Home Games Are Key To New Apple TV’s Success, Early Data Shows

Games Are Key To New Apple TV’s Success, Early Data Shows

The Apple TV has only been out for a weekend, but already there’s some unofficial data about the apps that are proving popular with early adopters—and games are leading the charge. The charts in question have been compiled using real data from the App Store that, for the time being, is hidden from users. 

The new Apple TV, unlike the old one, has an OS to call its own—and that means developers have a new opportunity to explore big-screen apps, all controlled remotely from a sofa. If, when and how existing apps should be ported are questions likely being asked in many a software studio right now. 

It’s worth reiterating that these charts, put together by SlideToPlay’s Jeff Scott, aren’t set in stone—Scott himself calls the data “a little unreliable and even confusing”—but they offer enough to give a general picture of the first few days of the next-generation Apple TV. 

See also: Apple TV Gets Voice, Touch, And Its Own Operating System, tvOS 

According to the data, gaming apps are making a very strong showing for the new set-top box. Of course, there are a lot of factors at play here, not least of which is the paucity of tvOS apps in general. Nevertheless, it’s fair to say games are off to a solid start on Apple’s new box. 

Wii’ll Meet Again

No doubt many users will pick up an Apple TV box for the likes of Netflix and HBO, even if the rumored live streaming services have yet to appear, but the device’s gaming capabilities are set to be just as important. 

The top 10 paid apps overall, according to Apple’s data and SlideToPlay’s chart, are as follows: 

1 – Beat Sports (Apple TV Only)
by Harmonix Games LLC
Price: US $9.99

2 – SimpleX – for Plex (Apple TV Only)
by Homegrown Software Ltd
Price: US $2.99

3 – Galaxy on Fire – Manticore RISING (Apple TV Only)
Price: US $5.99

4 – Lumino City (+ Universal)
by State of Play Games
Price: US $4.99

5 – Does not Commute TV (Apple TV Only)
by Mediocre AB
Price: US $2.99 :: MFi Game Controller Support

6 – Alto’s Adventure (+ Universal)
by Snowman
Price: US $2.99 :: MFi Game Controller Support

7 – Battle Supremacy: Evolution (+ Universal)
by Atypical Games
Price: US $4.99 :: MFi Game Controller Support

8 – Geometry Wars 3: Dimensions Evolved(+ Universal)
by Activision Publishing, Inc.
Price: US $9.99 :: MFi Game Controller Support

9 – CARROT Weather: Talking Forecast Robot (Apple TV Only)
by Grailr LLC
Price: US $3.99

10 – Air Video TV (Apple TV Only)
by Bit Cave Ltd.
Price: US $3.99

Of this list of paid apps, nine are games. In the top 10 list for free apps, the top two are games. (There are three games on the list total.) Beat Sports (an Apple TV exclusive) is leading the way on the paid charts, with Rayman Adventures (another exclusive) top of the pile for free titles. That’s from a library of around a thousand apps currently available for the fledgling tvOS. 

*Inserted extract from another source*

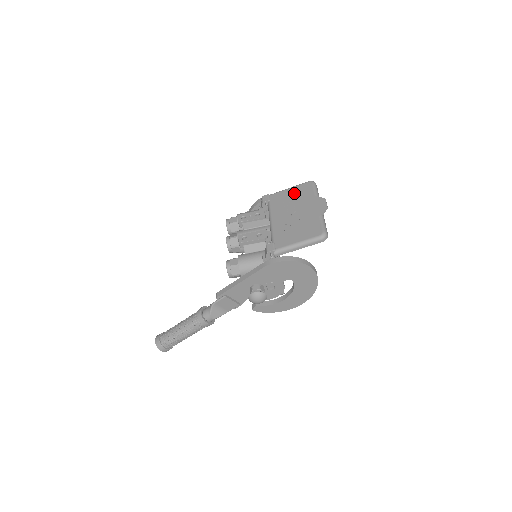
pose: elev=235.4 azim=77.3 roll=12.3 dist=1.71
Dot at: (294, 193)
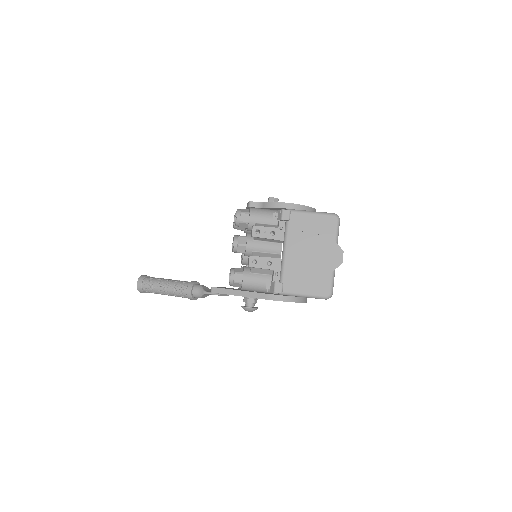
Dot at: (316, 225)
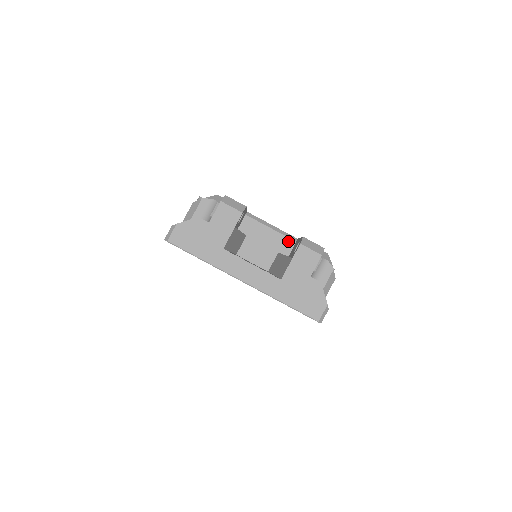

With the stick-like, motion-sensitive remote you get with the device—plus the fact that a basic sports game is currently the best-seller on the Apple TV—the Nintendo Wii comes immediately to mind: Another lightweight gaming machine that sits in the living room and offers a casual gaming experience the whole family can enjoy.

Don’t forget the Wii was a huge hit in its day, and nothing has quite filled the void since it became obsolete and interest in it petered out.

Google, of course, has been busy taking its own aim at casual living-room gaming with its various TV platforms: The latest Nexus set-top box and Chromecast TV stick allow for some Wii-like gaming using Android phones and even watches. 

For Apple, its lean-back, remote-controlled nature of the tvOS interface makes it much more suitable for blasting aliens than, say, browsing Facebook, and a bundle of useful iOS technologies like Metal and Game Center are included in the tvOS developers kit as well.

Apple’s newest device is unlikely to threaten Xbox or PlayStation sales in significant numbers, since hardcore gamers will stick with their console boxes or PC games. But casual gamers, many of whom rely on tablets and smartphones for single-player action, may welcome an easy way to share with friends or the whole family. 

With that in mind, mobile game developers may want to broaden their reach to include Apple’s latest. With the option to make universal games that run across iOS and tvOS, Apple obviously wants to tempt coders in. With a strong selection of titles to pick from, the Apple TV could be as much about the games as movies and videos.